Deep learning and neural networks excel at exactly the tasks that symbolic AI struggles with. They have created a revolution in computer vision applications such asfacial recognition和cancer detection. Deep learning has also driven advances in与语言相关的任务。
Deep neural networks are also very suitable forreinforcement learning, AI models that develop their behavior through numerous trial and error. This is the kind of AI that masters complicated games such as Go, StarCraft, and Dota.
But the benefits of deep learning and neural networks are not without tradeoffs.Deep learning has several deep challenges和disadvantages in comparison to symbolic AI. Notably, deep learning algorithms are opaque, and figuring out how they work甚至是他们的创造者困惑。它很难communicate and troubleshoot their inner-workings.
Neural networks are also very data-hungry. And unlike symbolic AI, neural networks have no notion of symbols and hierarchical representation of knowledge. This limitation makes it very hard to apply neural networks to tasks that require logic and reasoning, such as science andhigh-school math。
The current state of symbolic AI
有些人认为象征性的ai已经死了。
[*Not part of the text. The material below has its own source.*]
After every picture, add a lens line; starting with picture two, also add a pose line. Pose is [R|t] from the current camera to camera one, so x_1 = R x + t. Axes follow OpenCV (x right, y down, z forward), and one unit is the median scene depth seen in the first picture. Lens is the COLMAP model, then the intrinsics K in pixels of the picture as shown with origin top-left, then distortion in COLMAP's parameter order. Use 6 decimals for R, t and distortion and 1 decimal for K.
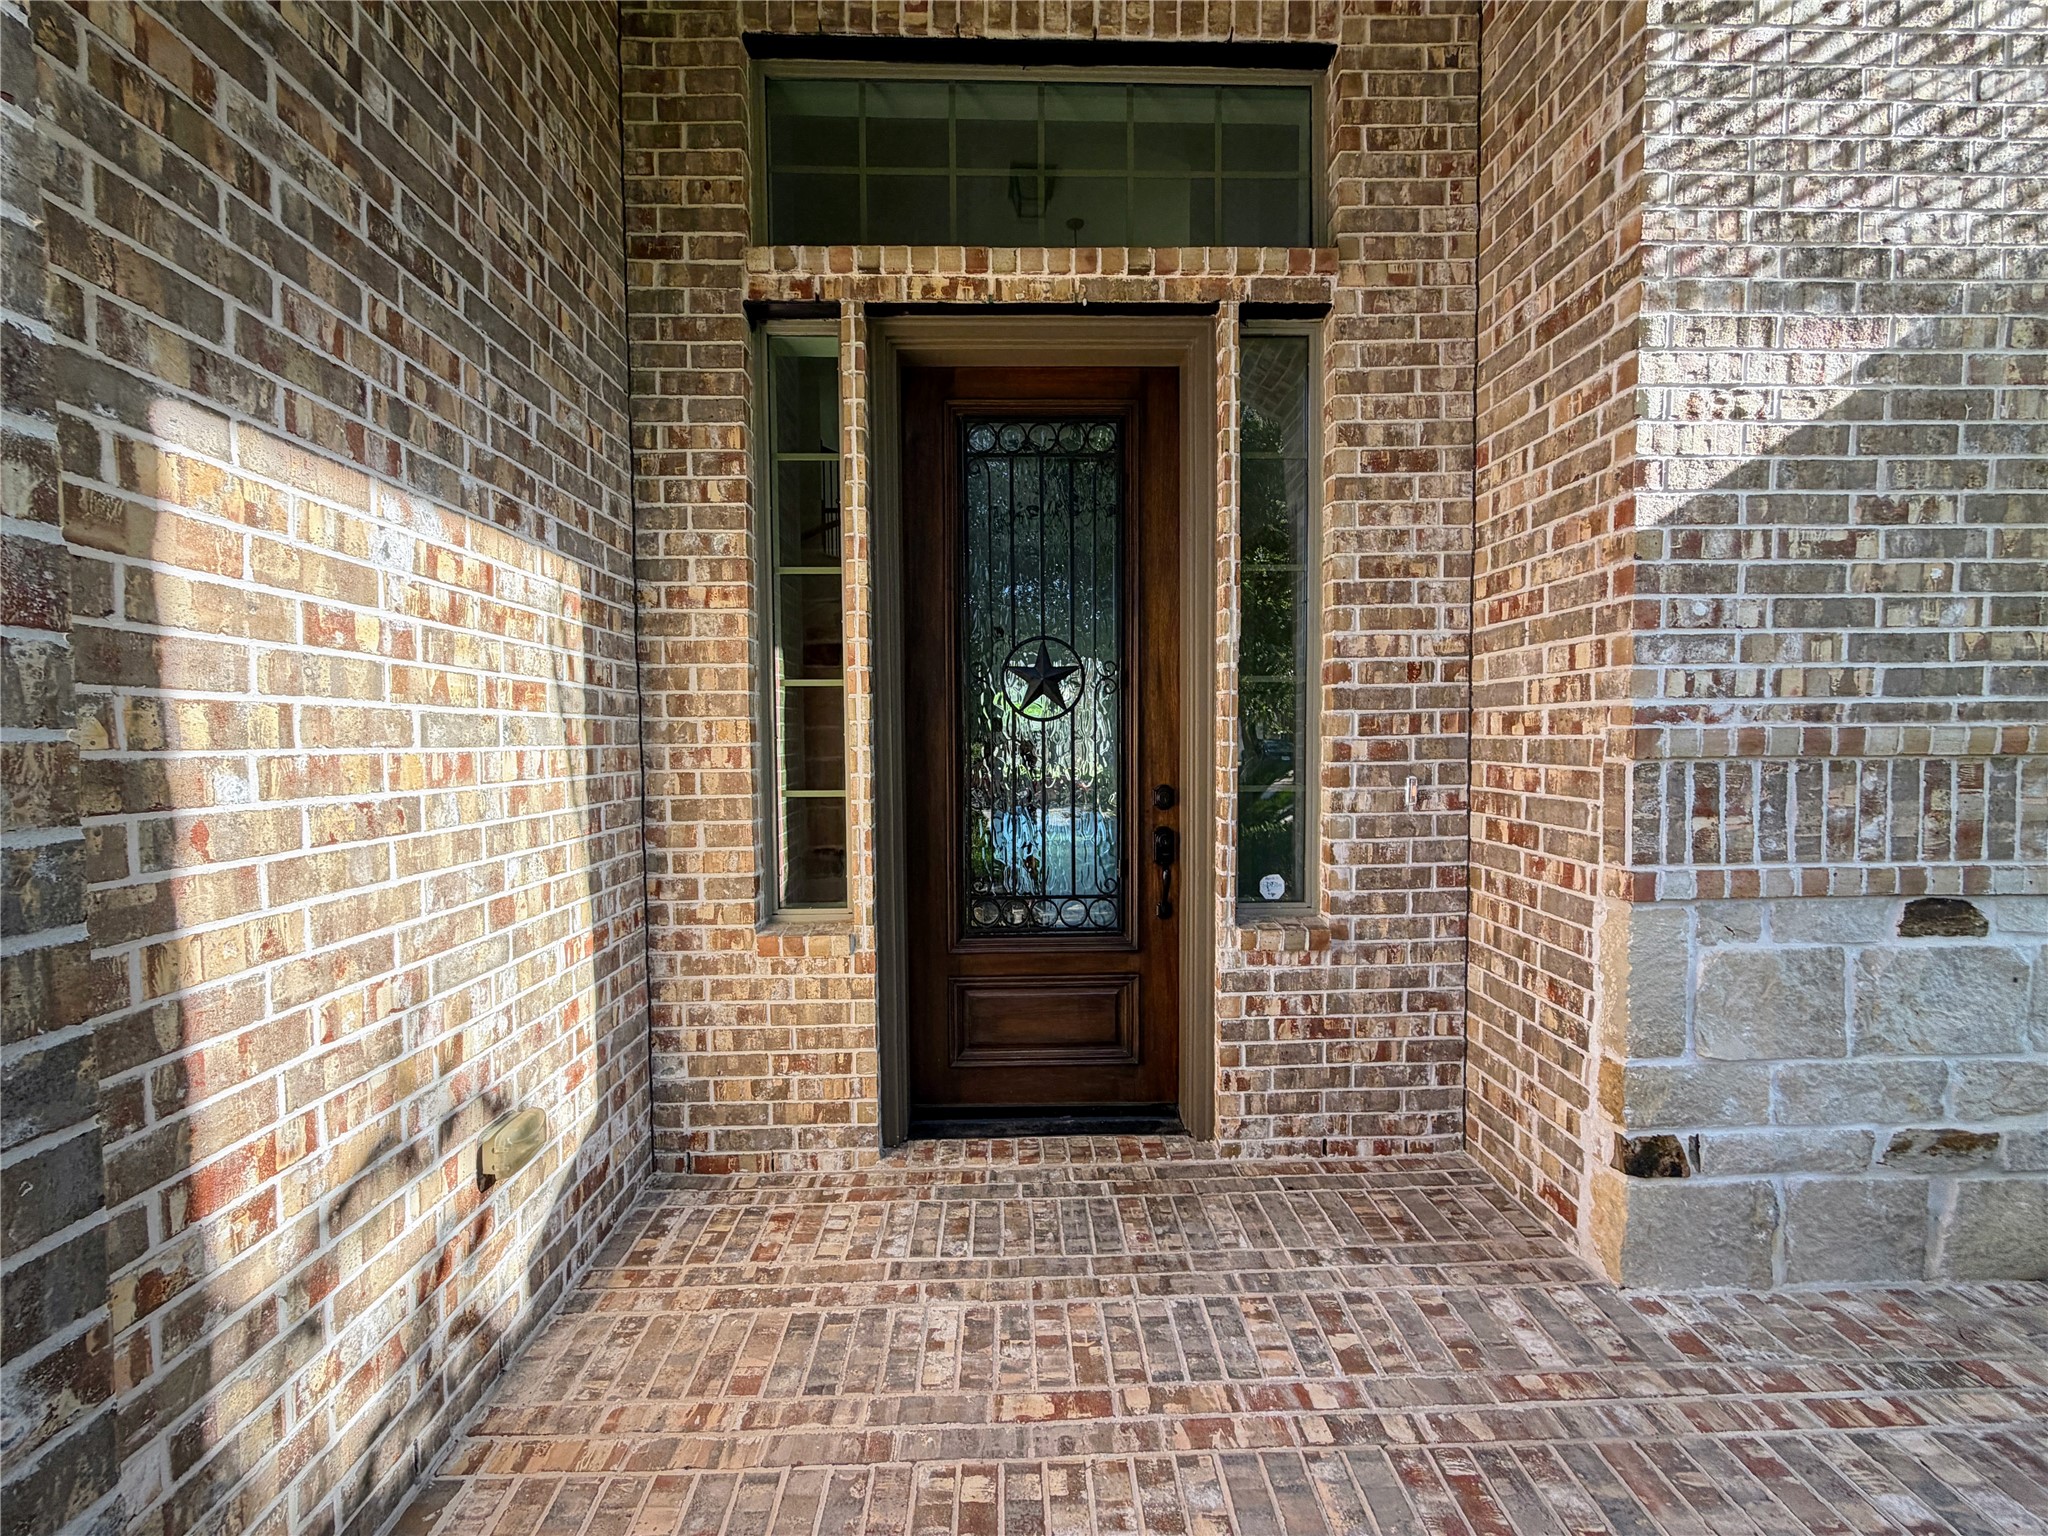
lens RADIAL K [[819.4, 0, 1024.0], [0, 819.4, 768.0], [0, 0, 1]] dist [0.000634, 0.000043]
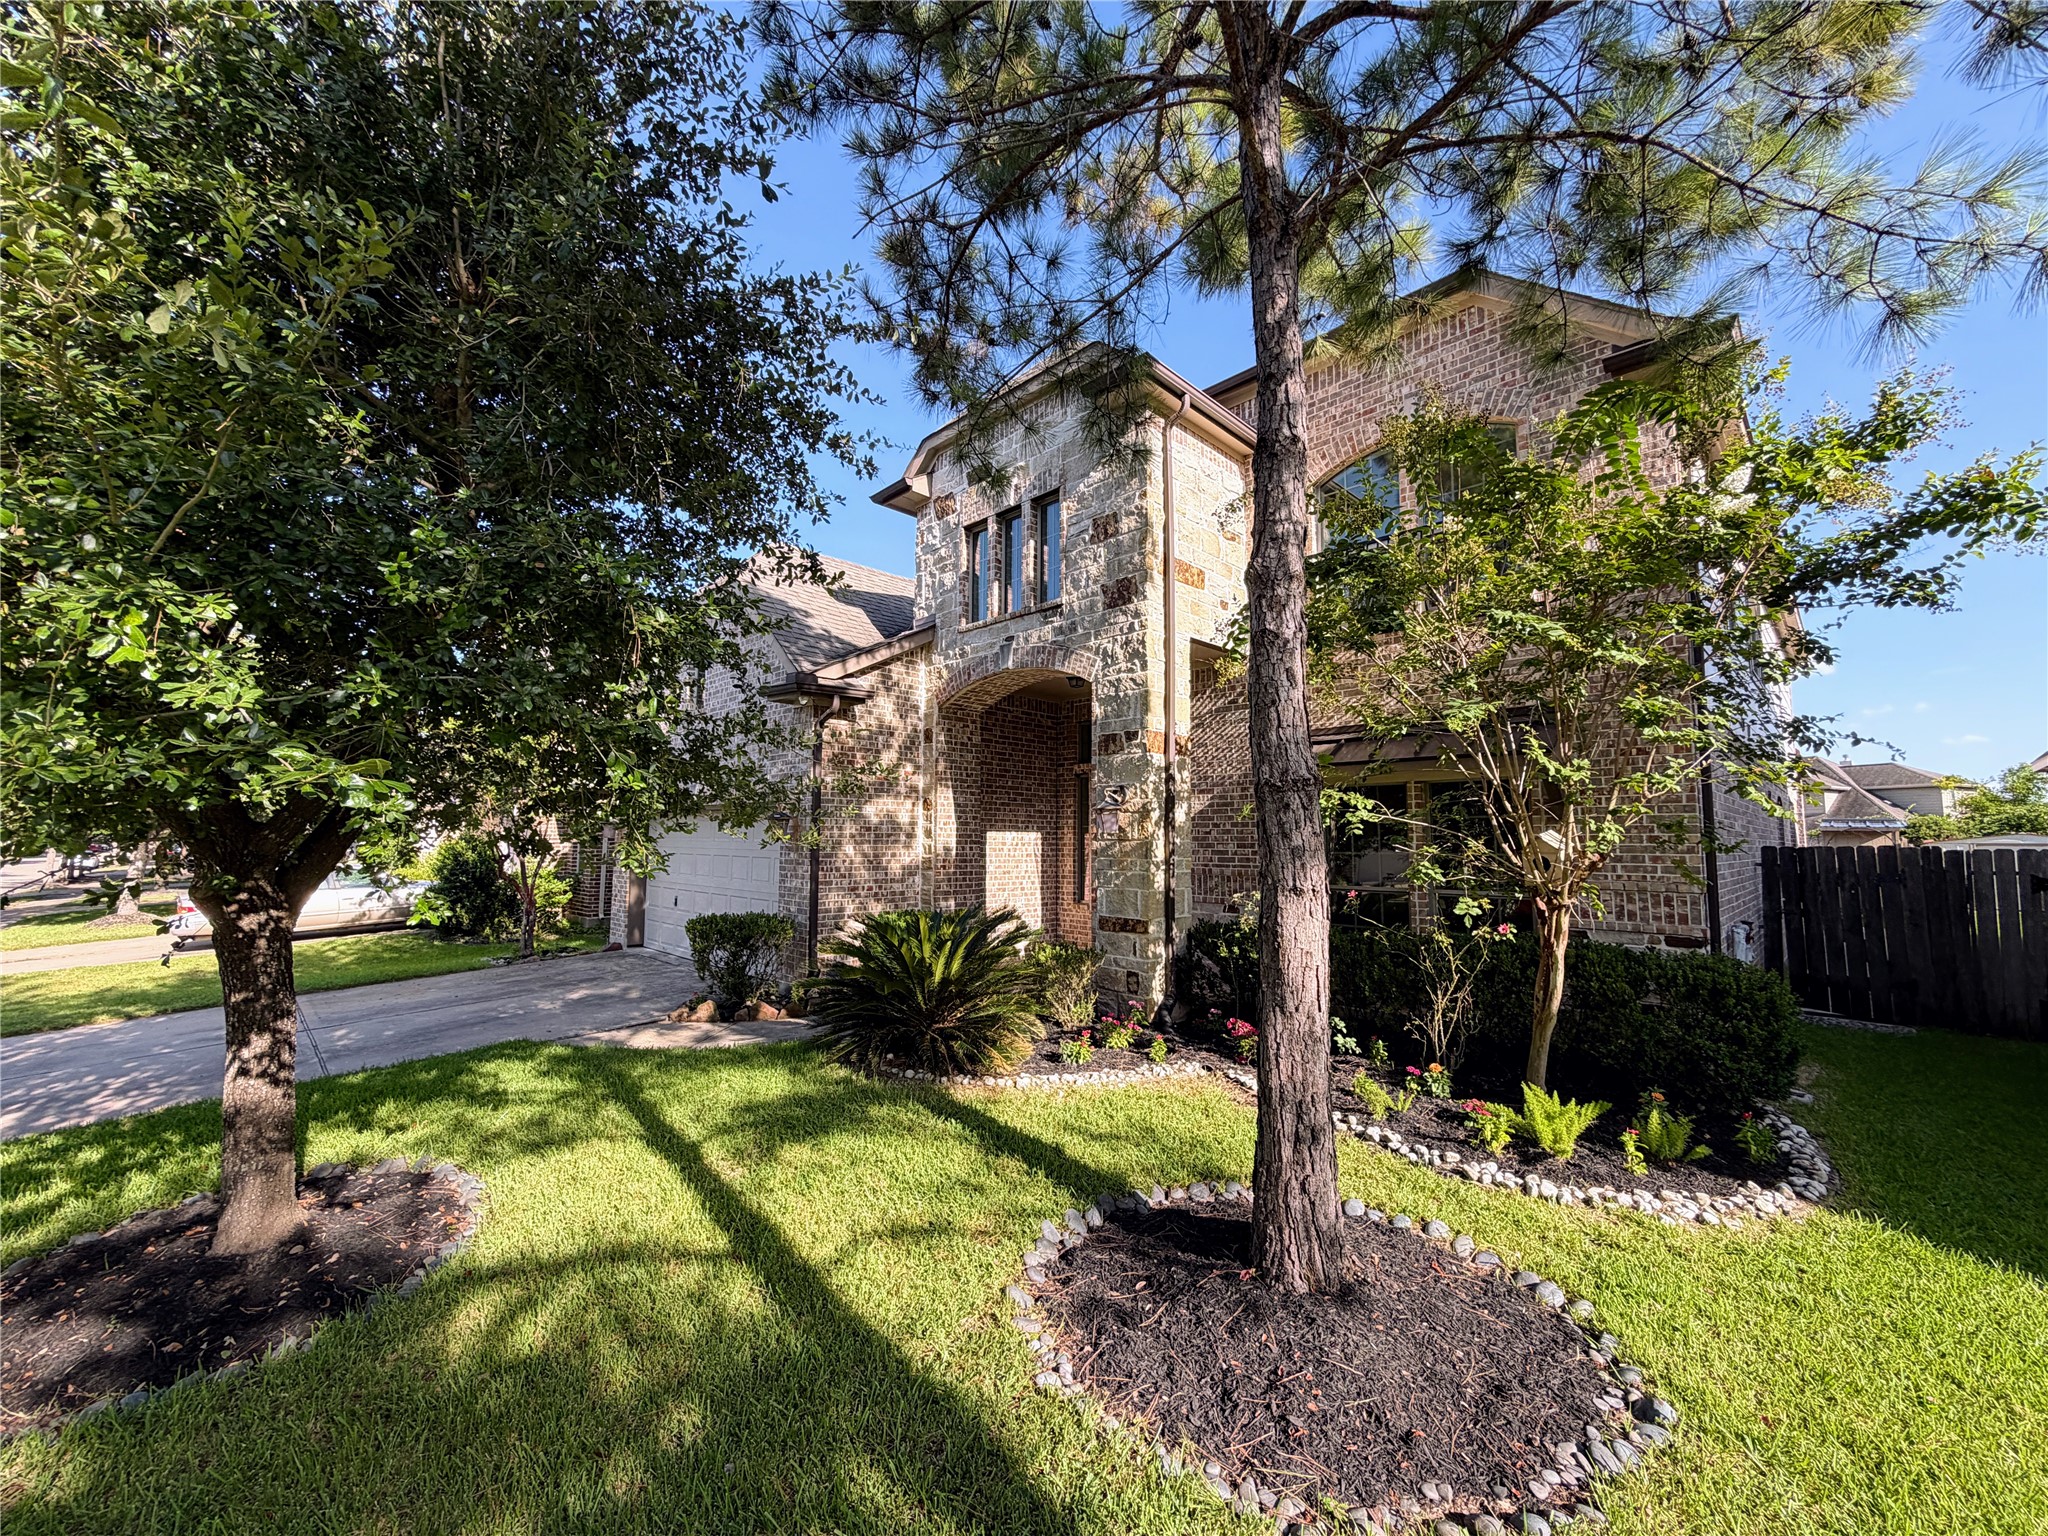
lens RADIAL K [[819.4, 0, 1024.0], [0, 819.4, 768.0], [0, 0, 1]] dist [0.000634, 0.000043]
pose [[0.672832, -0.054319, -0.737799, 4.429136], [-0.044243, 0.992561, -0.113423, -0.045498], [0.738472, 0.108957, 0.665423, -3.606576]]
但这种假设不可能远离真相。事实上，基于规则的AI系统在当今的应用中仍然非常重要。许多领先的科学家都相信symbolic reasoning will continue to remain a very important componentof artificial intelligence.
There are now several efforts to combine neural networks and symbolic AI. One such project is theNeuro-Symbolic Concept Learner (NSCL)是由MIT-IBM Watson AI Lab开发的混合AI系统。NSCL使用基于规则的程序和神经网络来解决视觉问答问题。与纯粹的基于神经网络的模型相反，Hybrid AI可以学习具有较少数据的新任务，可扩展。与象征性的模型不同，NSCL不会努力分析图像的内容。